++++ Dataset

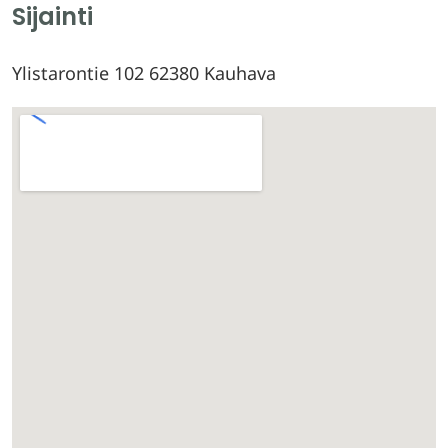
Sijainti
Ylistarontie 102 62380 Kauhava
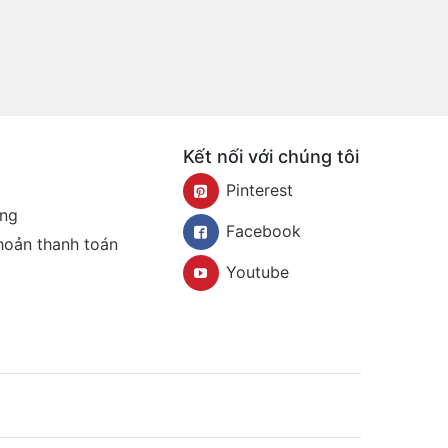
Kết nối với chúng tôi
Pinterest
àng
Facebook
khoản thanh toán
Youtube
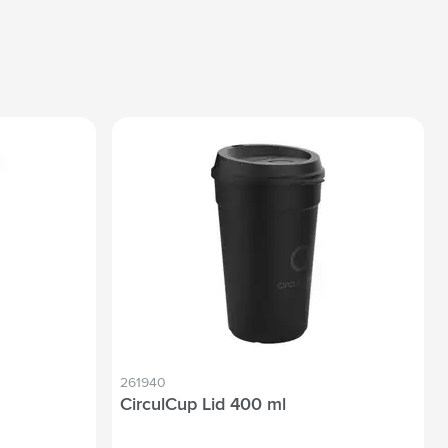
261940
CirculCup Lid 400 ml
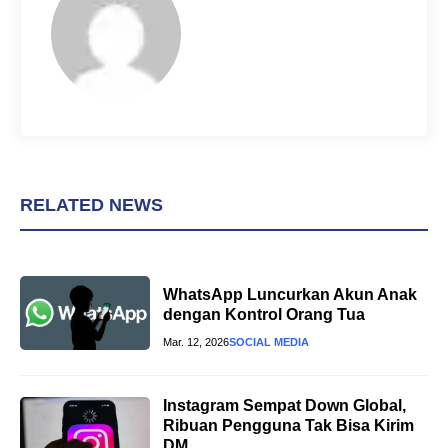
k
s
p
t
RELATED NEWS
WhatsApp Luncurkan Akun Anak
dengan Kontrol Orang Tua
Mar. 12, 2026
SOCIAL MEDIA
Instagram Sempat Down Global,
Ribuan Pengguna Tak Bisa Kirim
DM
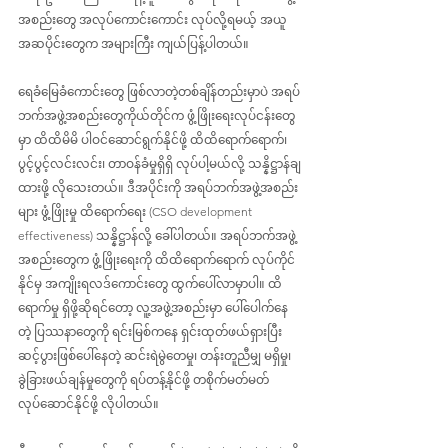
အစည်းတွေ အလုပ်ကောင်းကောင်း လုပ်လို့ရမယ့် အယူ
အဆပိုင်းတွေက အများကြီး ကျယ်ပြန့်ပါတယ်။
ရေခံမြေခံကောင်းတွေ ဖြစ်လာတဲ့တစ်ချိန်တည်းမှာပဲ အရပ်
ဘက်အဖွဲ့အစည်းတွေကိုယ်တိုင်က ဖွံ့ဖြိုးရေးလုပ်ငန်းတွေ
မှာ ထိထိမိမိ ပါဝင်ဆောင်ရွက်နိုင်ဖို့ ထိထိရောက်ရောက်၊ 
ပွင့်ပွင့်လင်းလင်း၊ တာဝန်ခံမှုရှိရှိ လုပ်ပါ့မယ်လို့ သန္နိဋ္ဌာန်ချ
ထားဖို့ လိုသေးတယ်။ ဒီအပိုင်းကို အရပ်ဘက်အဖွဲ့အစည်း
များ ဖွံ့ဖြိုးမှု ထိရောက်ရေး (CSO development 
effectiveness) သန္နိဋ္ဌာန်လို့ ခေါ်ပါတယ်။ အရပ်ဘက်အဖွဲ့
အစည်းတွေက ဖွံ့ဖြိုးရေးကို ထိထိရောက်ရောက် လုပ်ကိုင်
နိုင်မှ အကျိုးရလဒ်ကောင်းတွေ ထွက်ပေါ်လာမှာပါ။ ထိ
ရောက်မှု ရှိဖို့ဆိုရင်တော့ လူ့အဖွဲ့အစည်းမှာ ပေါ်ပေါက်နေ
တဲ့ ပြဿနာတွေကို ရင်းမြစ်ကနေ ရှင်းထုတ်ဖယ်ရှားပြီး 
ဆင့်ပွားဖြစ်ပေါ်နေတဲ့ ဆင်းရဲမွဲတေမှု၊ တန်းတူညီမျှ မရှိမှု၊ 
ခွဲခြားဖယ်ချန်မှုတွေကို ရပ်တန့်နိုင်ဖို့ တစိုက်မတ်မတ် 
လုပ်ဆောင်နိုင်ဖို့ လိုပါတယ်။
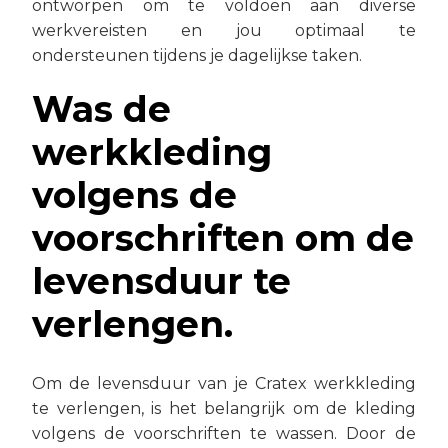
ontworpen om te voldoen aan diverse
werkvereisten en jou optimaal te
ondersteunen tijdens je dagelijkse taken.
Was de
werkkleding
volgens de
voorschriften om de
levensduur te
verlengen.
Om de levensduur van je Cratex werkkleding
te verlengen, is het belangrijk om de kleding
volgens de voorschriften te wassen. Door de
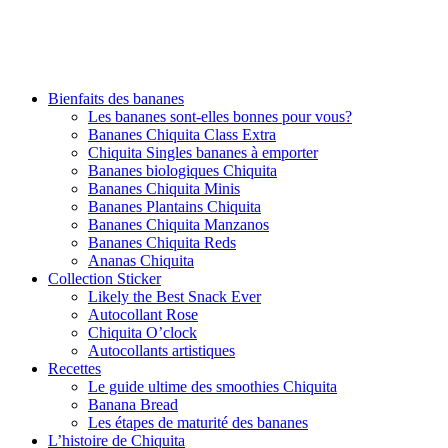
Bienfaits des bananes
Les bananes sont-elles bonnes pour vous?
Bananes Chiquita Class Extra
Chiquita Singles bananes à emporter
Bananes biologiques Chiquita
Bananes Chiquita Minis
Bananes Plantains Chiquita
Bananes Chiquita Manzanos
Bananes Chiquita Reds
Ananas Chiquita
Collection Sticker
Likely the Best Snack Ever
Autocollant Rose
Chiquita O’clock
Autocollants artistiques
Recettes
Le guide ultime des smoothies Chiquita
Banana Bread
Les étapes de maturité des bananes
L’histoire de Chiquita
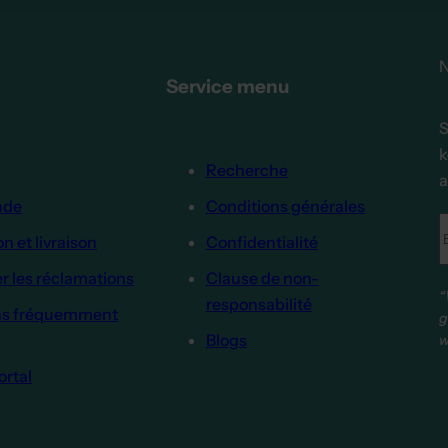
N
Service menu
S
k
Recherche
a
de
Conditions générales
n et livraison
Confidentialité
r les réclamations
Clause de non-
“
responsabilité
ns fréquemment
g
Blogs
w
ortal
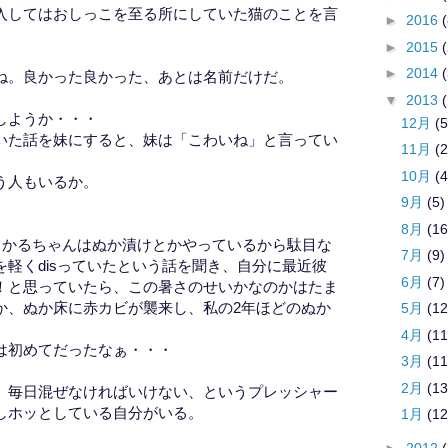
入してはおしっこを至る所にしていた猫のことを言
►
2016
(
►
2015
►
2014
ね。良かった良かった、あとは名前だけだ。
▼
2013
しようか・・・
12月
(5
いた話を妹にすると、妹は「こわいね」と言ってい
11月
(2
10月
(4
う人もいるか。
9月
(5)
8月
(16
君が、かるちゃんはぬか漬けとかやっているから駄目な
7月
(9)
軽くdisっていたという話を聞き、自分に最近彼
6月
(7)
！と思っていたら、この暑さのせいかなのかはたま
か、ぬか床に赤カビが襲来し、私の2年ほどのぬか
5月
(12
4月
(11
は初めてだったなぁ・・・
3月
(11
2月
(13
、毎日混ぜなければいけない、というプレッシャー
しホッとしている自分がいる。
1月
(12
►
2012
(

++++++++

**Task statement:** Give the lines of the material from the line with "Bienfaits des bananes" up to and including the line with "Collection Sticker" as a Markdown table with the columns Row and Line. Number each line in Row, and leave out any blank lines.

**Expected output:**
| Row | Line |
|---|---|
| 1 | Bienfaits des bananes |
| 2 | Les bananes sont-elles bonnes pour vous? |
| 3 | Bananes Chiquita Class Extra |
| 4 | Chiquita Singles bananes à emporter |
| 5 | Bananes biologiques Chiquita |
| 6 | Bananes Chiquita Minis |
| 7 | Bananes Plantains Chiquita |
| 8 | Bananes Chiquita Manzanos |
| 9 | Bananes Chiquita Reds |
| 10 | Ananas Chiquita |
| 11 | Collection Sticker |